Assignment
Write out every one of the lines below word for word, leaving out the pictures.
■ ■ ■
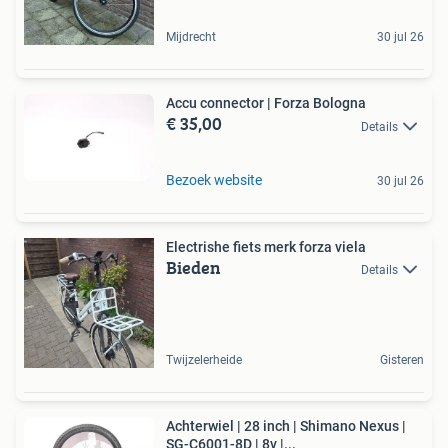
Mijdrecht
30 jul 26
Accu connector | Forza Bologna
€ 35,00
Details
Bezoek website
30 jul 26
Electrishe fiets merk forza viela
Bieden
Details
Twijzelerheide
Gisteren
Achterwiel | 28 inch | Shimano Nexus |
SG-C6001-8D | 8v |...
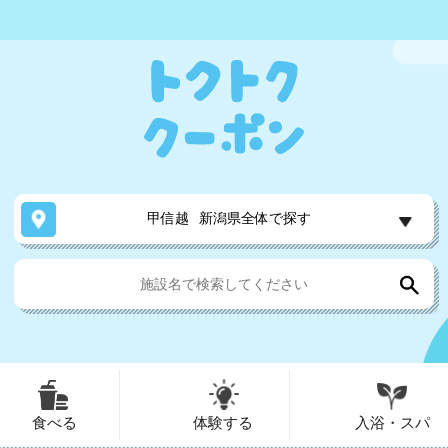
甲信越
新潟県全体で探す
食べる
体験する
入浴・スパ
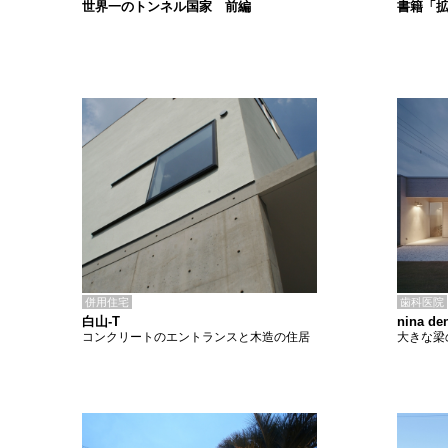
書籍「
世界一のトンネル国家 前編
併用住宅
歯科医院
白山-T
nina den
コンクリートのエントランスと木造の住居
大きな梁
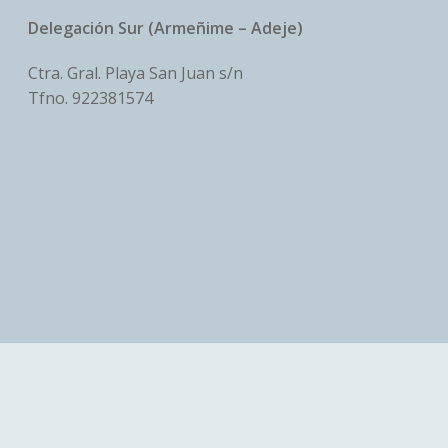
Delegación Sur (Armeñime – Adeje)
Ctra. Gral. Playa San Juan s/n
Tfno.
922381574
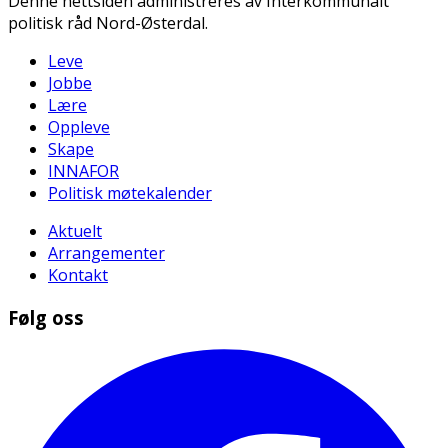
Denne nettsiden administreres av Interkommunalt
politisk råd Nord-Østerdal.
Leve
Jobbe
Lære
Oppleve
Skape
INNAFOR
Politisk møtekalender
Aktuelt
Arrangementer
Kontakt
Følg oss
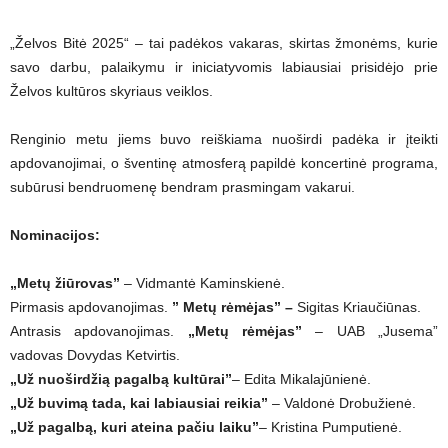
„Želvos Bitė 2025“ – tai padėkos vakaras, skirtas žmonėms, kurie
savo darbu, palaikymu ir iniciatyvomis labiausiai prisidėjo prie
Želvos kultūros skyriaus veiklos.
Renginio metu jiems buvo reiškiama nuoširdi padėka ir įteikti
apdovanojimai, o šventinę atmosferą papildė koncertinė programa,
subūrusi bendruomenę bendram prasmingam vakarui.
Nominacijos:
„Metų žiūrovas”
– Vidmantė Kaminskienė.
Pirmasis apdovanojimas.
” Metų rėmėjas” –
Sigitas Kriaučiūnas.
Antrasis apdovanojimas.
„Metų rėmėjas”
– UAB „Jusema”
vadovas Dovydas Ketvirtis.
„Už nuoširdžią pagalbą kultūrai”
– Edita Mikalajūnienė.
„Už buvimą tada, kai labiausiai reikia”
– Valdonė Drobužienė.
„Už pagalbą, kuri ateina pačiu laiku”
– Kristina Pumputienė.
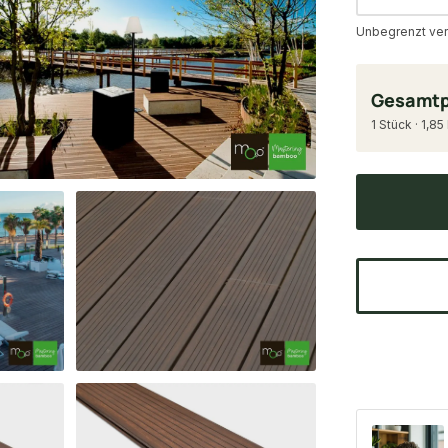
Unbegrenzt ver
Gesamtp
1 Stück · 1,85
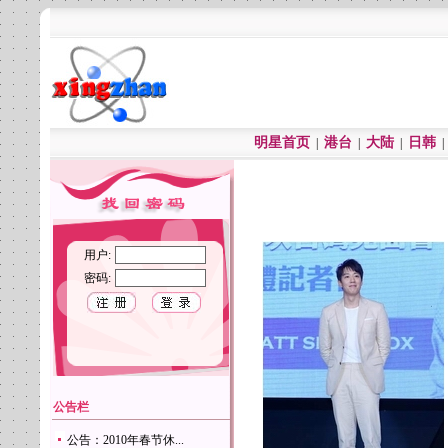
明星首页
港台
大陆
日韩
|
|
|
用户:
密码:
公告栏
公告：2010年春节休...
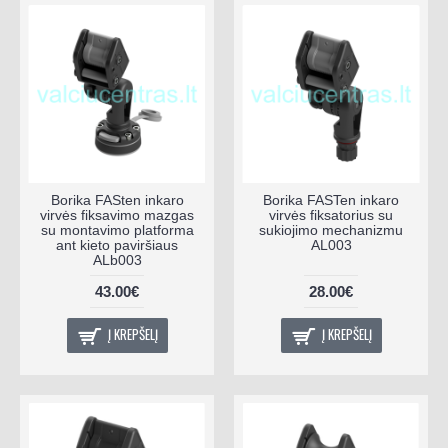
Borika FASten inkaro
Borika FASTen inkaro
virvės fiksavimo mazgas
virvės fiksatorius su
su montavimo platforma
sukiojimo mechanizmu
ant kieto paviršiaus
AL003
ALb003
43.00€
28.00€
Į KREPŠELĮ
Į KREPŠELĮ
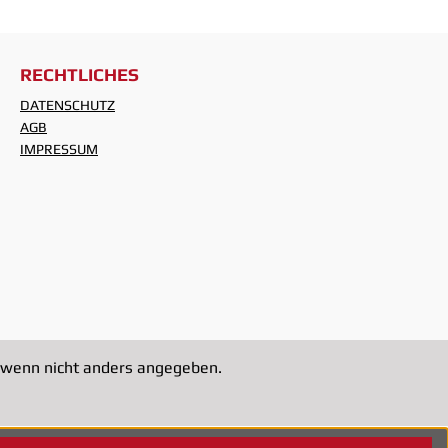
RECHTLICHES
DATENSCHUTZ
AGB
IMPRESSUM
wenn nicht anders angegeben.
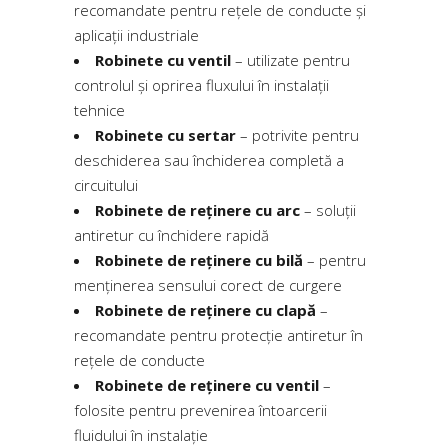
recomandate pentru rețele de conducte și
aplicații industriale
Robinete cu ventil
– utilizate pentru
controlul și oprirea fluxului în instalații
tehnice
Robinete cu sertar
– potrivite pentru
deschiderea sau închiderea completă a
circuitului
Robinete de reținere cu arc
– soluții
antiretur cu închidere rapidă
Robinete de reținere cu bilă
– pentru
menținerea sensului corect de curgere
Robinete de reținere cu clapă
–
recomandate pentru protecție antiretur în
rețele de conducte
Robinete de reținere cu ventil
–
folosite pentru prevenirea întoarcerii
fluidului în instalație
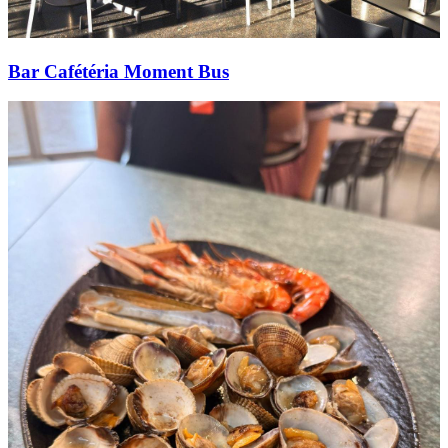
Bar Cafétéria Moment Bus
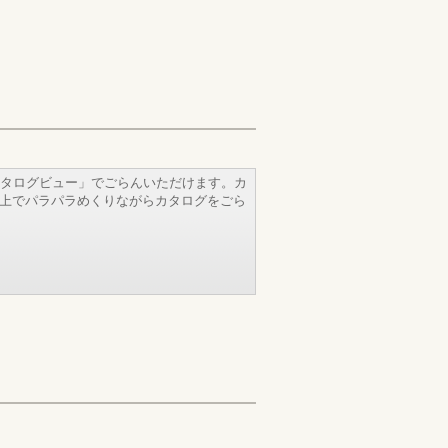
タログビュー」でごらんいただけます。カ
b上でパラパラめくりながらカタログをごら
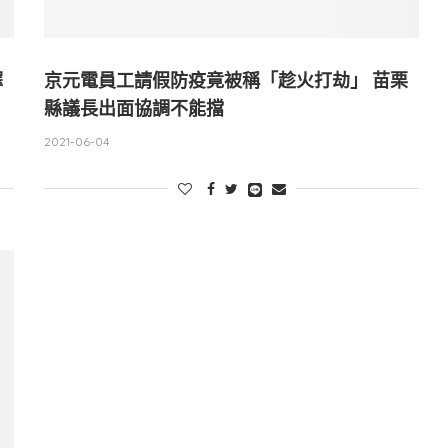
擇
京元電員工請假防疫竟被稱「趁火打劫」 苗栗
縣議長出面協調不能擋
2021-06-04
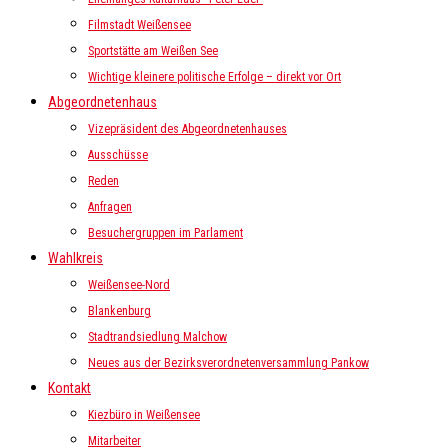
Filmstadt Weißensee
Sportstätte am Weißen See
Wichtige kleinere politische Erfolge – direkt vor Ort
Abgeordnetenhaus
Vizepräsident des Abgeordnetenhauses
Ausschüsse
Reden
Anfragen
Besuchergruppen im Parlament
Wahlkreis
Weißensee-Nord
Blankenburg
Stadtrandsiedlung Malchow
Neues aus der Bezirksverordnetenversammlung Pankow
Kontakt
Kiezbüro in Weißensee
Mitarbeiter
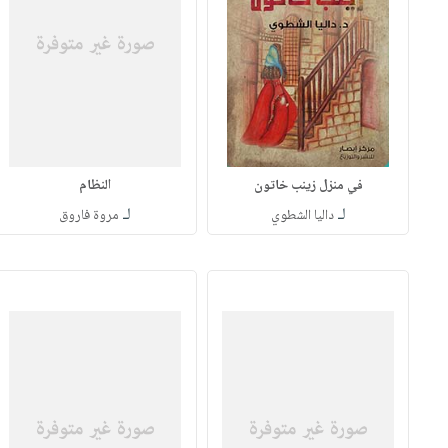
في منزل زينب خاتون
النظام
لـ
لـ
داليا الشطوي
مروة فاروق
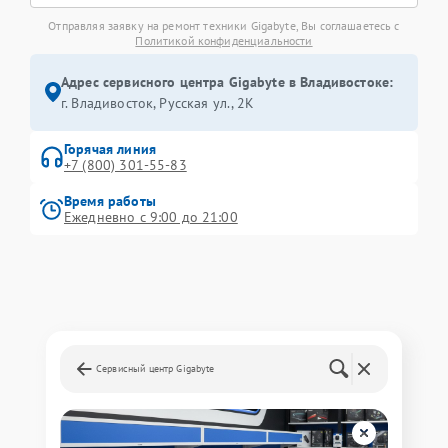
Отправляя заявку на ремонт техники Gigabyte, Вы соглашаетесь с
Политикой конфиденциальности
Адрес сервисного центра Gigabyte в Владивостоке:
г. Владивосток, Русская ул., 2К
Горячая линия
+7 (800) 301-55-83
Время работы
Ежедневно с 9:00 до 21:00
Сервисный центр Gigabyte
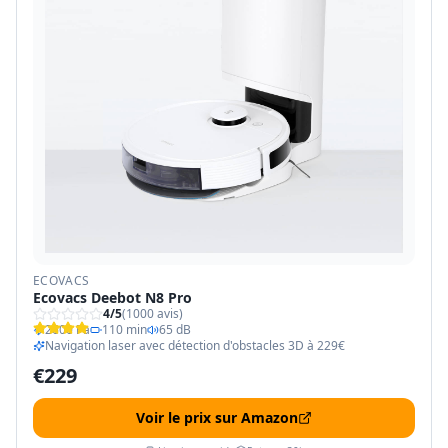
ECOVACS
Ecovacs Deebot N8 Pro
4
/5
(
1000
avis)
2600 Pa
110 min
65 dB
Navigation laser avec détection d'obstacles 3D à 229€
€
229
Voir le prix sur Amazon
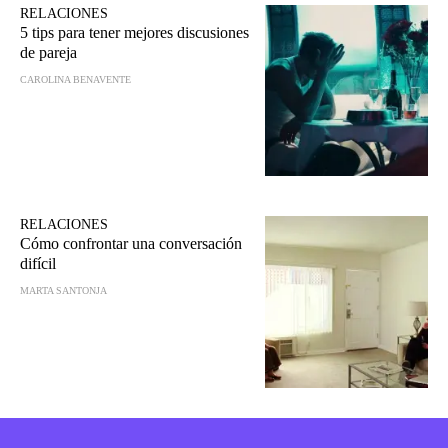
RELACIONES
5 tips para tener mejores discusiones
de pareja
CAROLINA BENAVENTE
RELACIONES
Cómo confrontar una conversación
difícil
MARTA SANTONJA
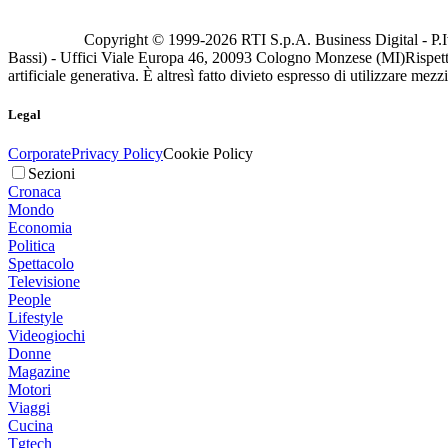
Copyright © 1999-
2026
RTI S.p.A. Business Digital - P.I
Bassi) - Uffici Viale Europa 46, 20093 Cologno Monzese (MI)
Rispett
artificiale generativa. È altresì fatto divieto espresso di utilizzare mez
Legal
Corporate
Privacy Policy
Cookie Policy
Sezioni
Cronaca
Mondo
Economia
Politica
Spettacolo
Televisione
People
Lifestyle
Videogiochi
Donne
Magazine
Motori
Viaggi
Cucina
Tgtech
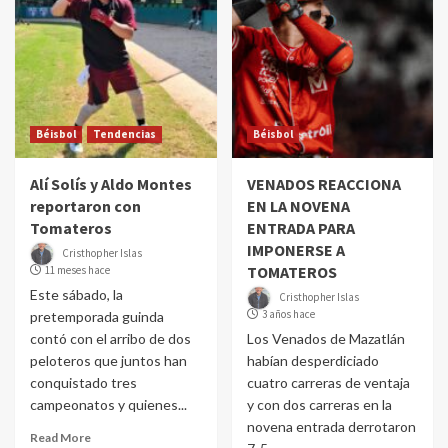
Béisbol
Tendencias
Béisbol
Alí Solís y Aldo Montes
VENADOS REACCIONA
reportaron con
EN LA NOVENA
Tomateros
ENTRADA PARA
IMPONERSE A
Cristhopher Islas
TOMATEROS
11 meses hace
Este sábado, la
Cristhopher Islas
3 años hace
pretemporada guinda
contó con el arribo de dos
Los Venados de Mazatlán
peloteros que juntos han
habían desperdiciado
conquistado tres
cuatro carreras de ventaja
campeonatos y quienes...
y con dos carreras en la
novena entrada derrotaron
Read More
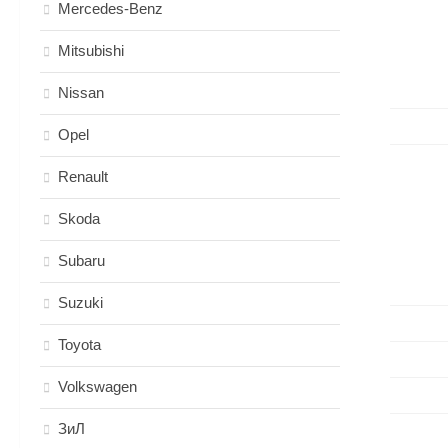
Mercedes-Benz
Mitsubishi
Nissan
Opel
Renault
Skoda
Subaru
Suzuki
Toyota
Volkswagen
ЗиЛ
■ ■ ■
Answer box
Mijdrecht
30 jul 26
Accu connector | Forza Bologna
€ 35,00
Details
Bezoek website
30 jul 26
Electrishe fiets merk forza viela
Bieden
Details
Twijzelerheide
Gisteren
Achterwiel | 28 inch | Shimano Nexus |
SG-C6001-8D | 8v |...
甲信越
新潟県全体で探す
食べる
体験する
入浴・スパ
書籍「
世界一のトンネル国家 前編
併用住宅
歯科医院
白山-T
nina den
コンクリートのエントランスと木造の住居
大きな梁
Delegación Sur (Armeñime – Adeje)
Ctra. Gral. Playa San Juan s/n
Tfno.
922381574
Denne nettsiden administreres av Interkommunalt
politisk råd Nord-Østerdal.
Leve
Jobbe
Lære
Oppleve
Skape
INNAFOR
Politisk møtekalender
Aktuelt
Arrangementer
Kontakt
Følg oss
„Želvos Bitė 2025“ – tai padėkos vakaras, skirtas žmonėms, kurie
savo darbu, palaikymu ir iniciatyvomis labiausiai prisidėjo prie
Želvos kultūros skyriaus veiklos.
Renginio metu jiems buvo reiškiama nuoširdi padėka ir įteikti
apdovanojimai, o šventinę atmosferą papildė koncertinė programa,
subūrusi bendruomenę bendram prasmingam vakarui.
Nominacijos:
„Metų žiūrovas”
– Vidmantė Kaminskienė.
Pirmasis apdovanojimas.
” Metų rėmėjas” –
Sigitas Kriaučiūnas.
Antrasis apdovanojimas.
„Metų rėmėjas”
– UAB „Jusema”
vadovas Dovydas Ketvirtis.
„Už nuoširdžią pagalbą kultūrai”
– Edita Mikalajūnienė.
„Už buvimą tada, kai labiausiai reikia”
– Valdonė Drobužienė.
„Už pagalbą, kuri ateina pačiu laiku”
– Kristina Pumputienė.
Unbegrenzt ver
Gesamtp
1 Stück · 1,85
明星首页
港台
大陆
日韩
|
|
|
用户:
密码:
公告栏
公告：2010年春节休...
Borika FASten inkaro
Borika FASTen inkaro
virvės fiksavimo mazgas
virvės fiksatorius su
su montavimo platforma
sukiojimo mechanizmu
ant kieto paviršiaus
AL003
ALb003
43.00€
28.00€
Į KREPŠELĮ
Į KREPŠELĮ
RECHTLICHES
DATENSCHUTZ
AGB
IMPRESSUM
wenn nicht anders angegeben.
recomandate pentru rețele de conducte și
aplicații industriale
Robinete cu ventil
– utilizate pentru
controlul și oprirea fluxului în instalații
tehnice
Robinete cu sertar
– potrivite pentru
deschiderea sau închiderea completă a
circuitului
Robinete de reținere cu arc
– soluții
antiretur cu închidere rapidă
Robinete de reținere cu bilă
– pentru
menținerea sensului corect de curgere
Robinete de reținere cu clapă
–
recomandate pentru protecție antiretur în
rețele de conducte
Robinete de reținere cu ventil
–
folosite pentru prevenirea întoarcerii
fluidului în instalație
Bar Cafétéria Moment Bus
タログビュー」でごらんいただけます。カ
b上でパラパラめくりながらカタログをごら
擇
京元電員工請假防疫竟被稱「趁火打劫」 苗栗
縣議長出面協調不能擋
2021-06-04
Filmstadt Weißensee
Sportstätte am Weißen See
Wichtige kleinere politische Erfolge – direkt vor Ort
Abgeordnetenhaus
Vizepräsident des Abgeordnetenhauses
Ausschüsse
Reden
Anfragen
Besuchergruppen im Parlament
Wahlkreis
Weißensee-Nord
Blankenburg
Stadtrandsiedlung Malchow
Neues aus der Bezirksverordnetenversammlung Pankow
Kontakt
Kiezbüro in Weißensee
Mitarbeiter
في منزل زينب خاتون
النظام
لـ
لـ
داليا الشطوي
مروة فاروق
Отправляя заявку на ремонт техники Gigabyte, Вы соглашаетесь с
Политикой конфиденциальности
Адрес сервисного центра Gigabyte в Владивостоке:
г. Владивосток, Русская ул., 2К
Горячая линия
+7 (800) 301-55-83
Время работы
Ежедневно с 9:00 до 21:00
Сервисный центр Gigabyte
ECOVACS
Ecovacs Deebot N8 Pro
4
/5
(
1000
avis)
2600 Pa
110 min
65 dB
Navigation laser avec détection d'obstacles 3D à 229€
€
229
Voir le prix sur Amazon
RELACIONES
5 tips para tener mejores discusiones
de pareja
CAROLINA BENAVENTE
RELACIONES
Cómo confrontar una conversación
difícil
MARTA SANTONJA
Copyright © 1999-
2026
RTI S.p.A. Business Digital - P.I
Bassi) - Uffici Viale Europa 46, 20093 Cologno Monzese (MI)
Rispett
artificiale generativa. È altresì fatto divieto espresso di utilizzare mez
Legal
Corporate
Privacy Policy
Cookie Policy
Sezioni
Cronaca
Mondo
Economia
Politica
Spettacolo
Televisione
People
Lifestyle
Videogiochi
Donne
Magazine
Motori
Viaggi
Cucina
Tgtech
Béisbol
Tendencias
Béisbol
Alí Solís y Aldo Montes
VENADOS REACCIONA
reportaron con
EN LA NOVENA
Tomateros
ENTRADA PARA
IMPONERSE A
Cristhopher Islas
TOMATEROS
11 meses hace
Este sábado, la
Cristhopher Islas
3 años hace
pretemporada guinda
contó con el arribo de dos
Los Venados de Mazatlán
peloteros que juntos han
habían desperdiciado
conquistado tres
cuatro carreras de ventaja
campeonatos y quienes...
y con dos carreras en la
novena entrada derrotaron
Read More
Mercedes-Benz
Mitsubishi
Nissan
Opel
Renault
Skoda
Subaru
Suzuki
Toyota
Volkswagen
ЗиЛ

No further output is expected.